Chantal Marx, head of investment research and content: FNB Wealth & Investments

Buy: Old Mutual

Old Mutual has benefited from the South Africa Inc rally recently but is still a major underperformer relative to its peers this year. The stock is 8% below where it started 2024, while competitors have performed well in the first six months. The stock trades at a sizeable discount to the sector that has widened since the start of the year.

In its first-quarter business update, released at the end of May, Old Mutual showed strong new business growth in life insurance, countered by continued pressure in the rest-of-Africa business, which was affected by currency devaluations. The company is looking to exit subscale operations across the continent and currencies seem to have stabilised more recently.

The price recently crossed its 200-day moving average, suggesting a change in sentiment to bullish, and this level could offer future support. Our entry range is R12-R13, with an upside target of R14, or 16.8% above current levels. We recommend a stop loss at R11.

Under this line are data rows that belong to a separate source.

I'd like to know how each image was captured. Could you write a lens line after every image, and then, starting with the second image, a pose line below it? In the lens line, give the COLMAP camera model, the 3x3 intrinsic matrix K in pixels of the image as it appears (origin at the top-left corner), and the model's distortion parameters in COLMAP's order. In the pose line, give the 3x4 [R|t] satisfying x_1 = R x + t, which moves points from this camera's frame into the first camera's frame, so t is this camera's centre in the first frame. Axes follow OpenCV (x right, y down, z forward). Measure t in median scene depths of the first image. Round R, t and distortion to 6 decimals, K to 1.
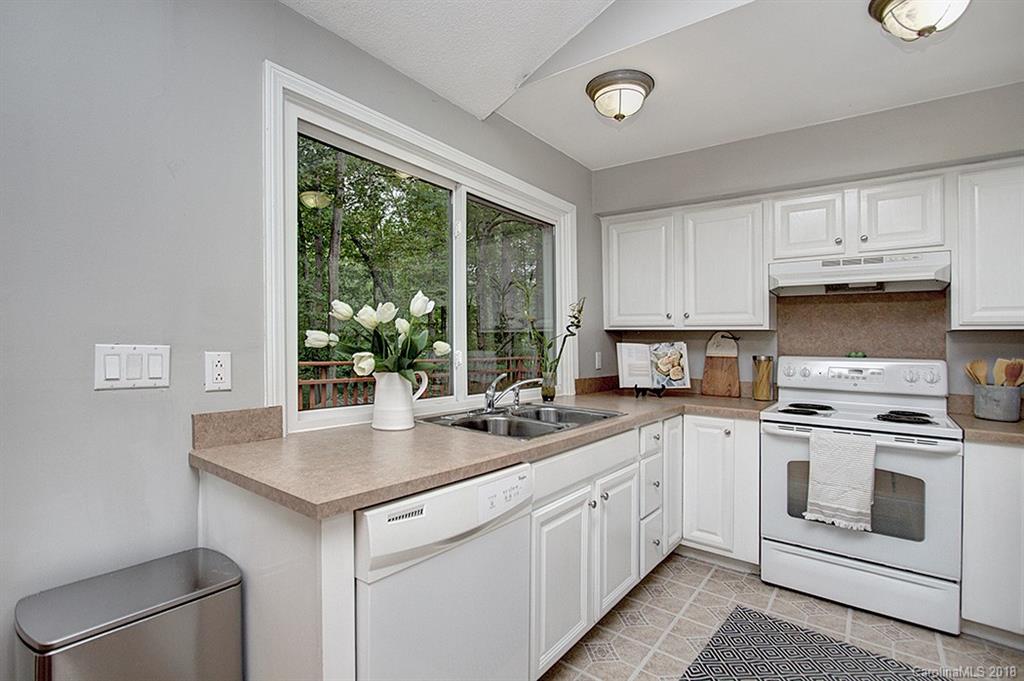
lens RADIAL K [[472.0, 0, 513.5], [0, 472.0, 337.0], [0, 0, 1]] dist [0.003051, 0.000224]
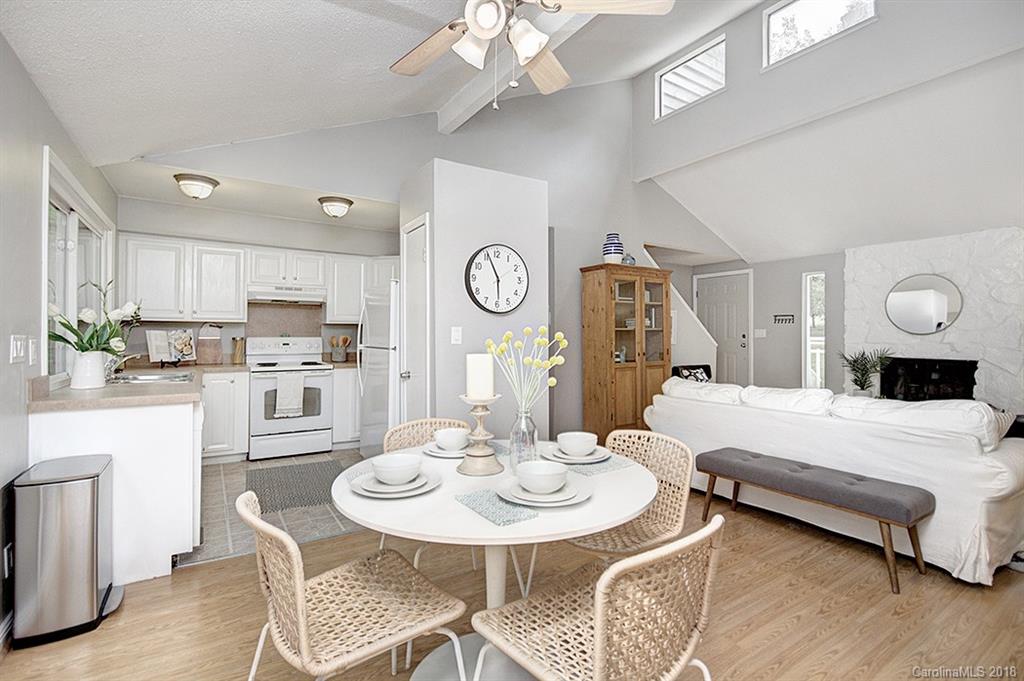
lens RADIAL K [[472.0, 0, 507.1], [0, 472.0, 331.6], [0, 0, 1]] dist [0.003051, 0.000224]
pose [[0.335134, -0.011308, 0.942102, -0.788755], [-0.006856, 0.999872, 0.014440, -0.012002], [-0.942145, -0.011298, 0.335014, -0.497703]]
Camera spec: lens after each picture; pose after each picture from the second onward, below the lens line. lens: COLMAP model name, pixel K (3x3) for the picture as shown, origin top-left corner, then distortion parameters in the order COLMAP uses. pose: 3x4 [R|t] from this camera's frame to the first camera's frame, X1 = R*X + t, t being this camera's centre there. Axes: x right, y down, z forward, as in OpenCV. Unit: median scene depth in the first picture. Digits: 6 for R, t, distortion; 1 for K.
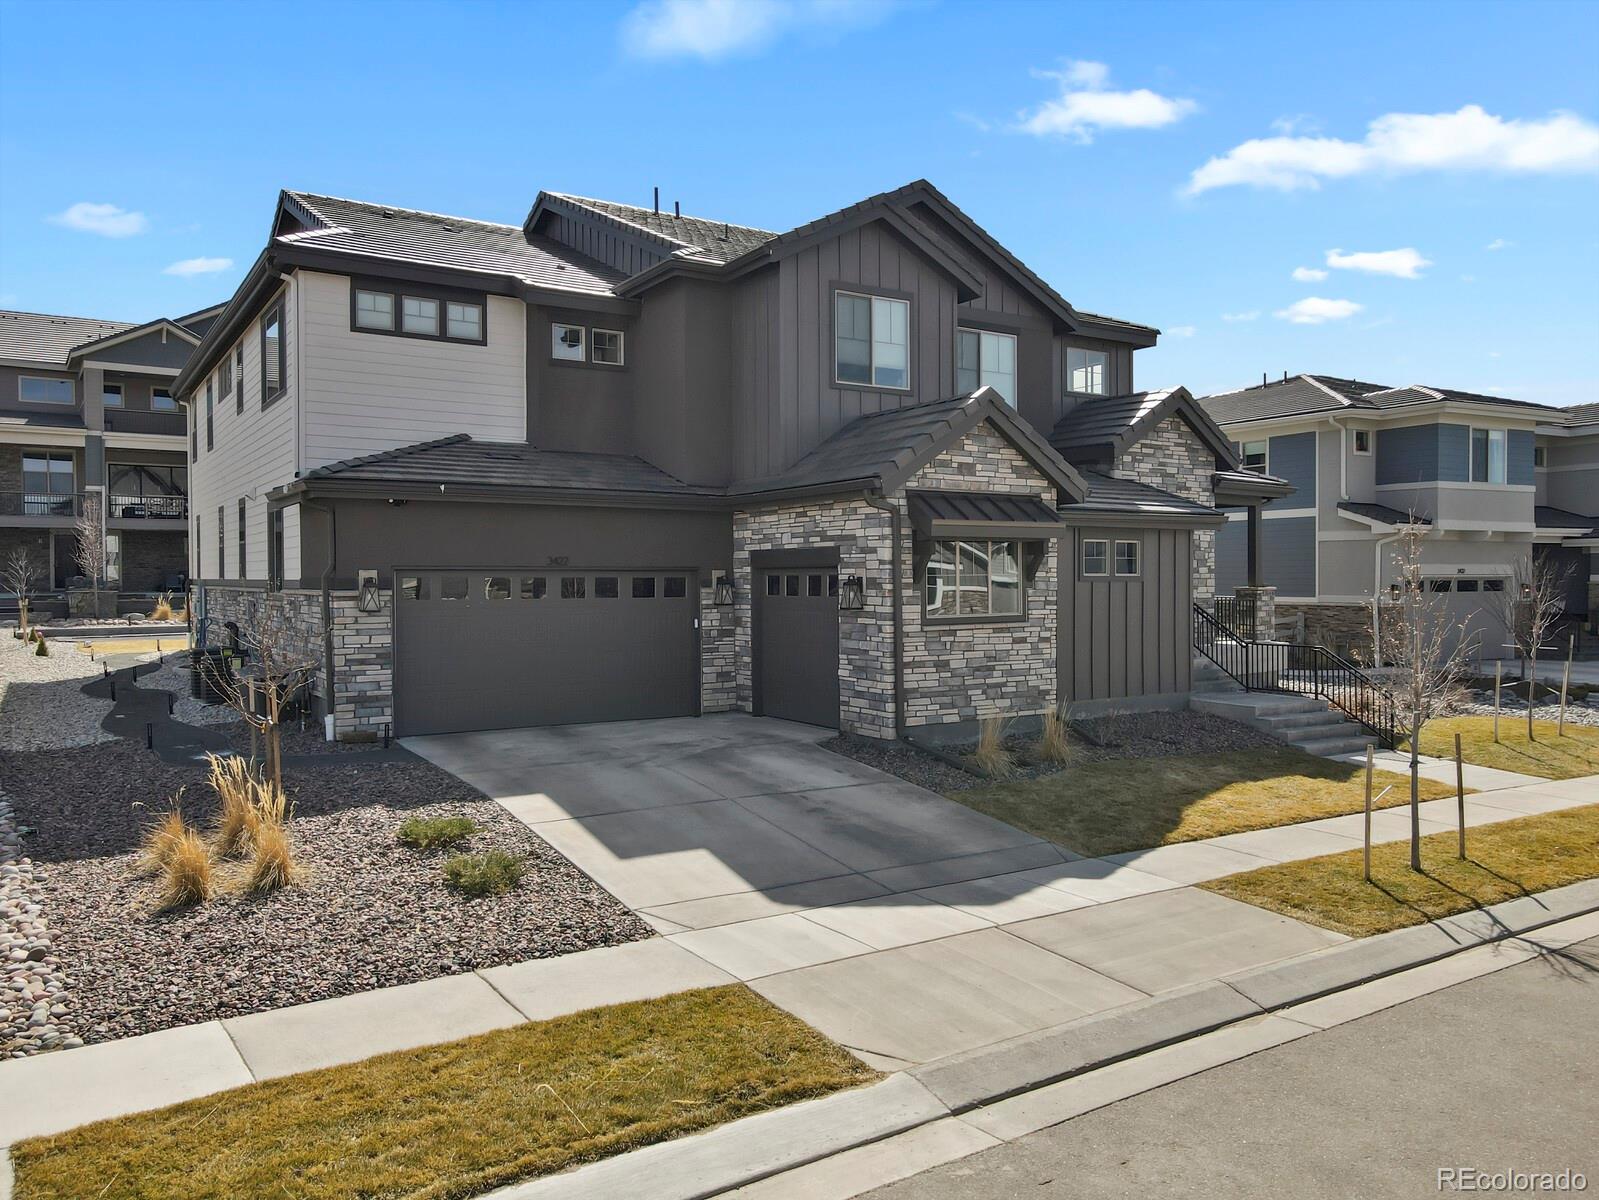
lens RADIAL K [[1171.0, 0, 795.5], [0, 1171.0, 599.4], [0, 0, 1]] dist [0.010020, 0.008997]
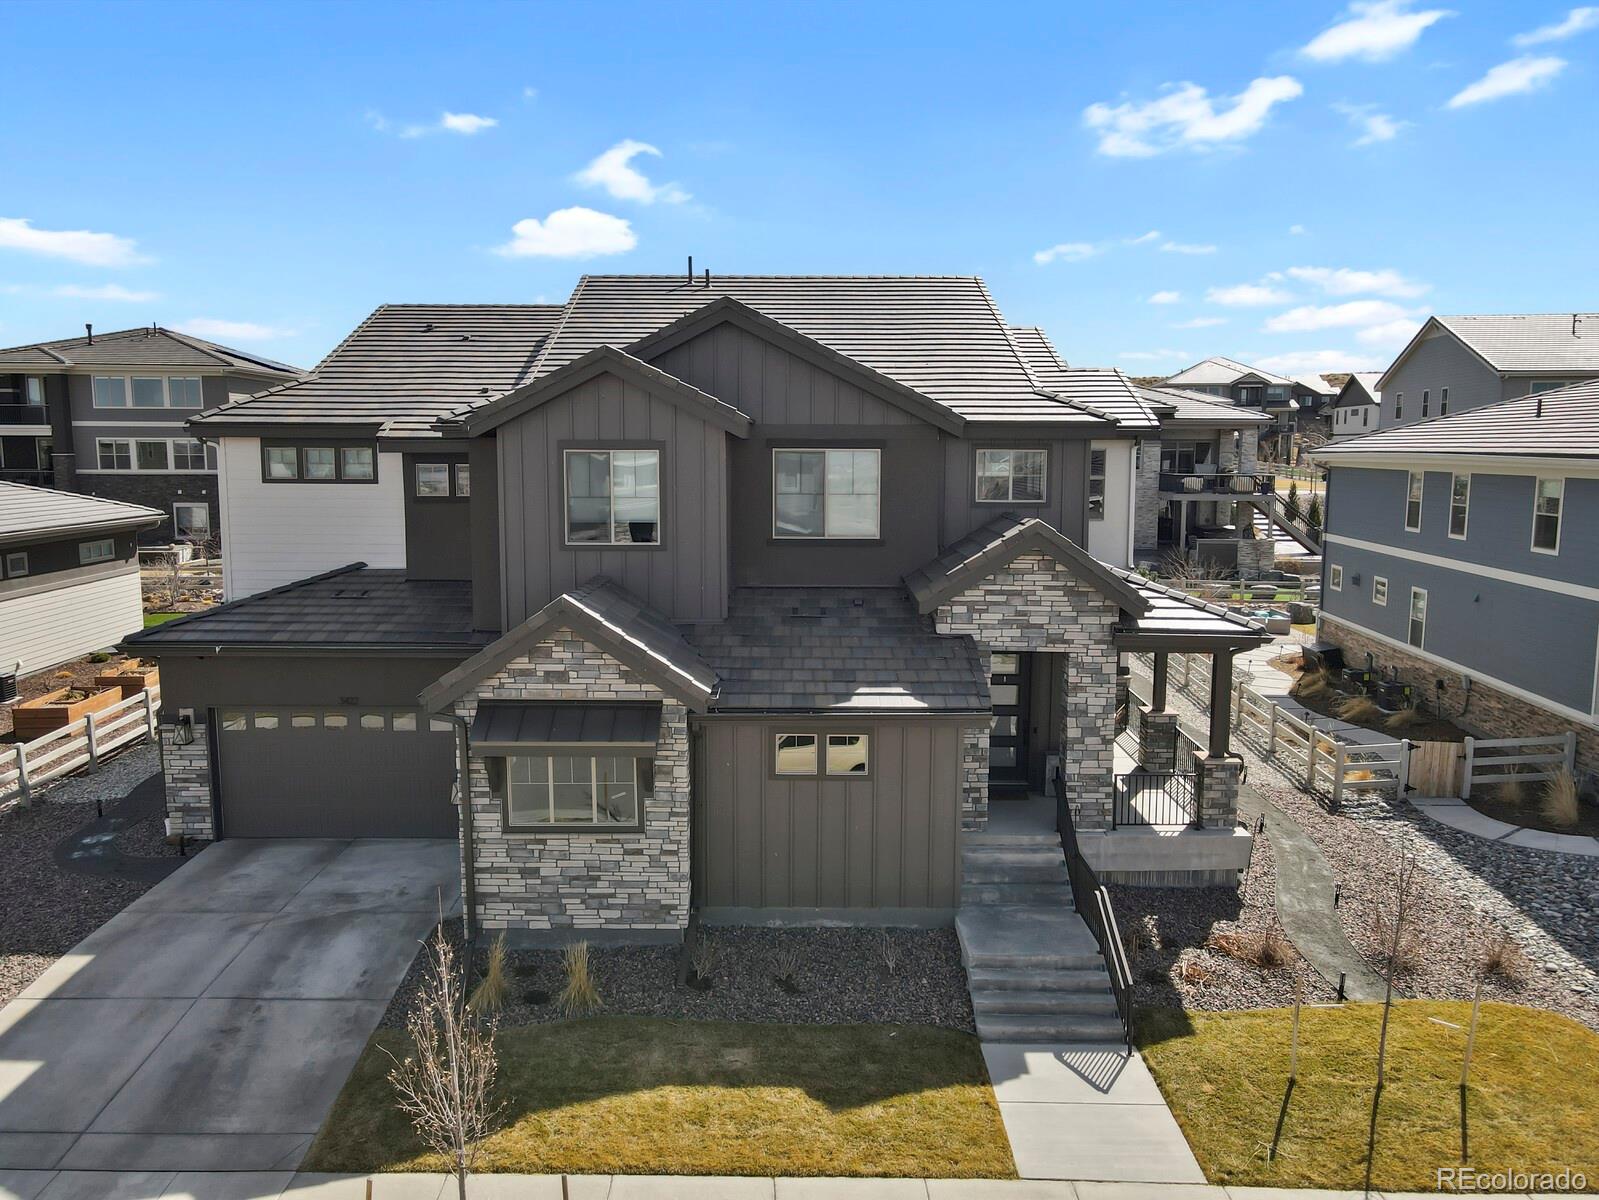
lens RADIAL K [[1171.0, 0, 795.5], [0, 1171.0, 599.4], [0, 0, 1]] dist [0.010020, 0.008997]
pose [[0.840016, 0.076463, -0.537146, 0.804342], [-0.015407, 0.992982, 0.117257, -0.283900], [0.542342, -0.090222, 0.835299, 0.304191]]
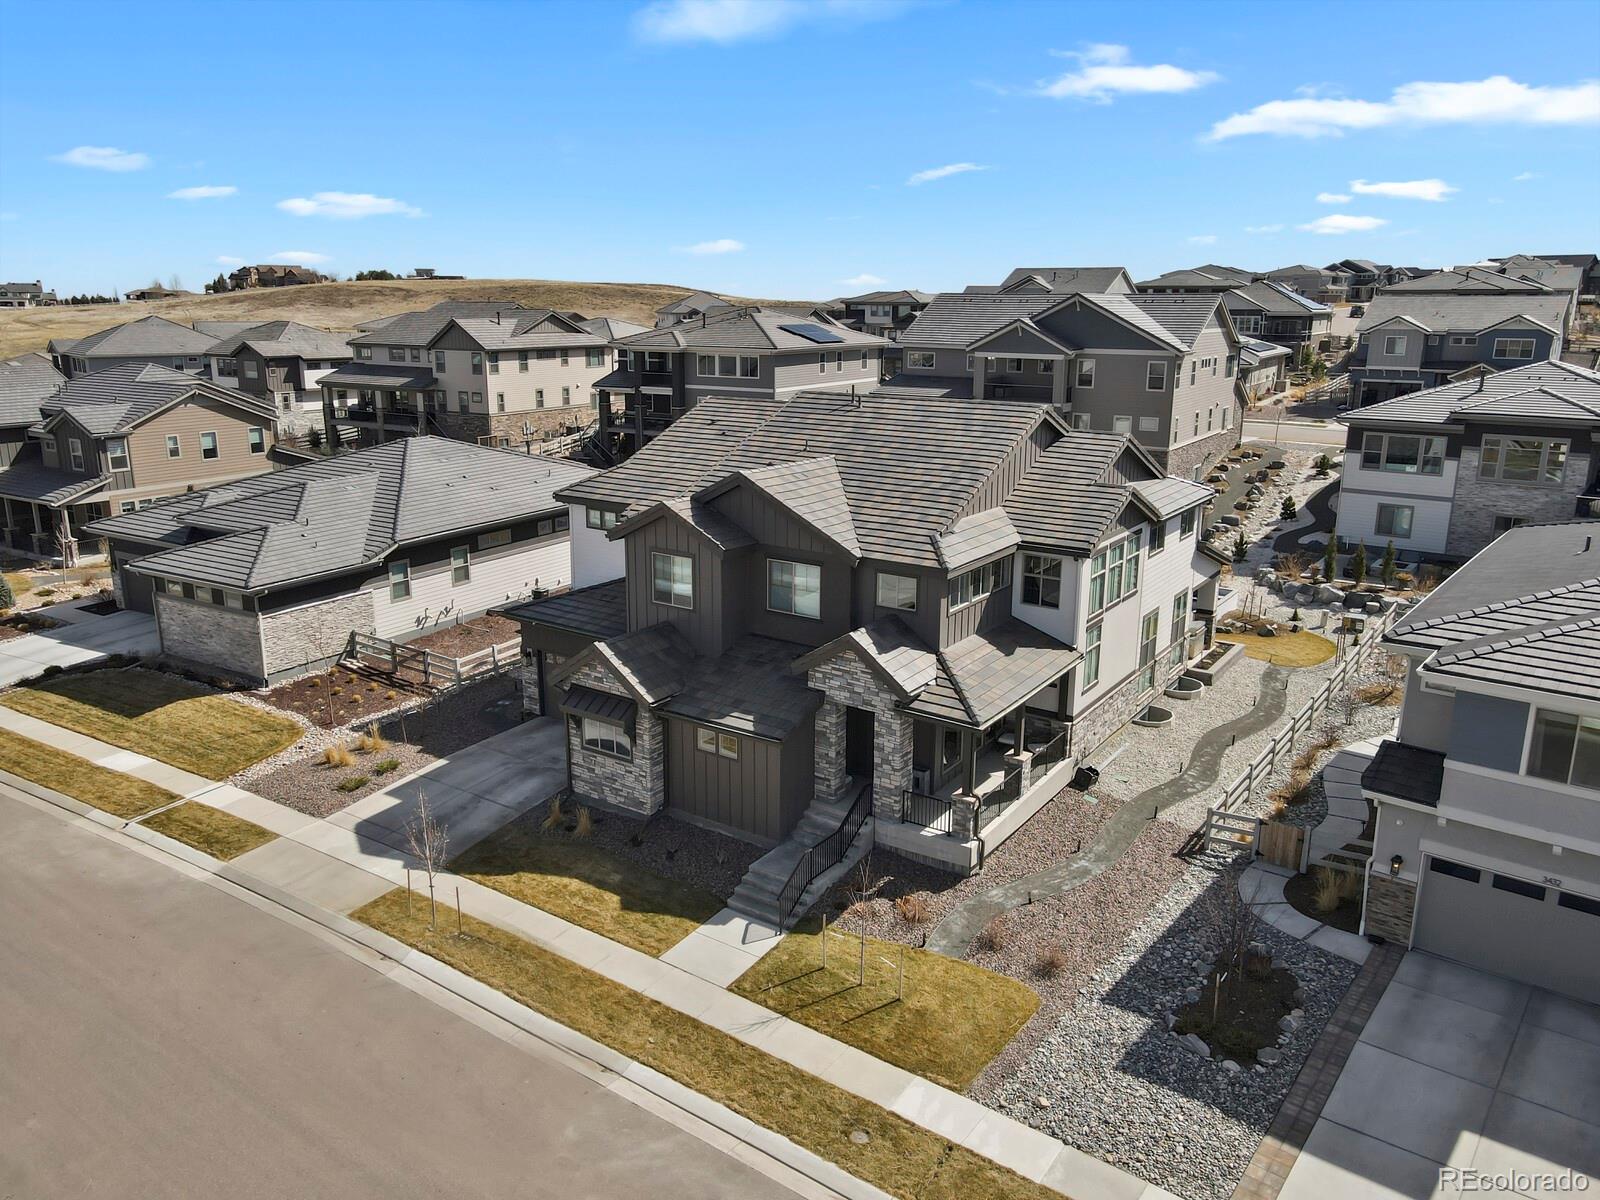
lens RADIAL K [[1162.1, 0, 779.8], [0, 1162.1, 607.9], [0, 0, 1]] dist [-0.016447, 0.001848]
pose [[0.378184, 0.241084, -0.893787, 1.904134], [-0.020522, 0.967440, 0.252268, -0.700684], [0.925503, -0.077062, 0.370818, 0.563140]]
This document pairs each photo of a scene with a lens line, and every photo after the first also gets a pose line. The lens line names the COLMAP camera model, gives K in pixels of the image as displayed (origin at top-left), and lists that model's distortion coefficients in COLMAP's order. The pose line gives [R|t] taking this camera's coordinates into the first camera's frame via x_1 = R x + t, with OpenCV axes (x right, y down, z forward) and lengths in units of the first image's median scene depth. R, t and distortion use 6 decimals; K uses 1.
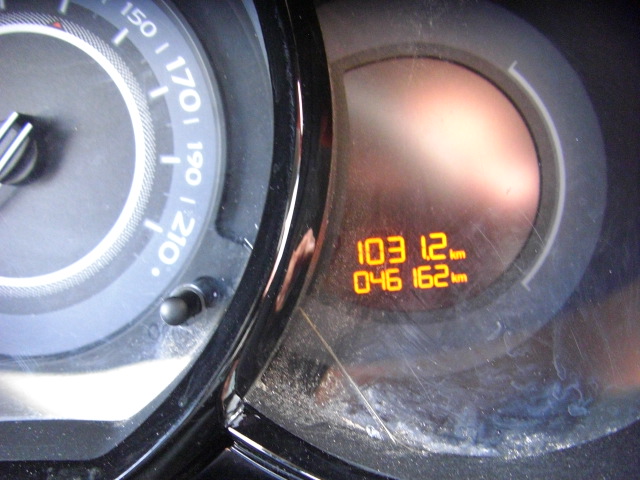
lens RADIAL K [[678.8, 0, 315.0], [0, 678.8, 239.5], [0, 0, 1]] dist [-0.126552, 0.000000]
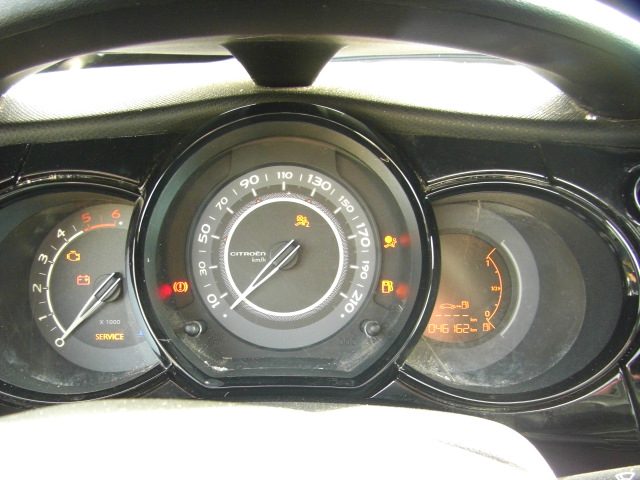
lens RADIAL K [[678.8, 0, 323.6], [0, 678.8, 239.3], [0, 0, 1]] dist [-0.126552, 0.000000]
pose [[0.992906, 0.102192, 0.060781, -0.469743], [-0.094720, 0.988817, -0.115189, 0.063830], [-0.071873, 0.108615, 0.991482, -1.287064]]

Take profit: South African banks, except Capitec

Recent price appreciation has been rapid, driven by the announcement of the government of national unity (GNU), which pushed South Africa Inc stocks higher and resulted in a strong rally in local bonds. The sharp increase in share prices has led to overbought conditions. We would expect broad profit-taking by short-term investors — particularly as the cabinet announcement looms and conflict between parties involved in the GNU plays out in the media. The correction may be temporary, but could provide a healthier foundation for future gains.

We see the same scenario playing out in the higher-quality retailers, but note that these stocks have more near-term earnings support, with the banks perhaps vulnerable to a deterioration in credit conditions (higher impairments into this half), the absence of interest rate hikes to support net interest income, and constraints on transactional income.

We would be interested in re-entering a position in South African banks at about 10% below current levels.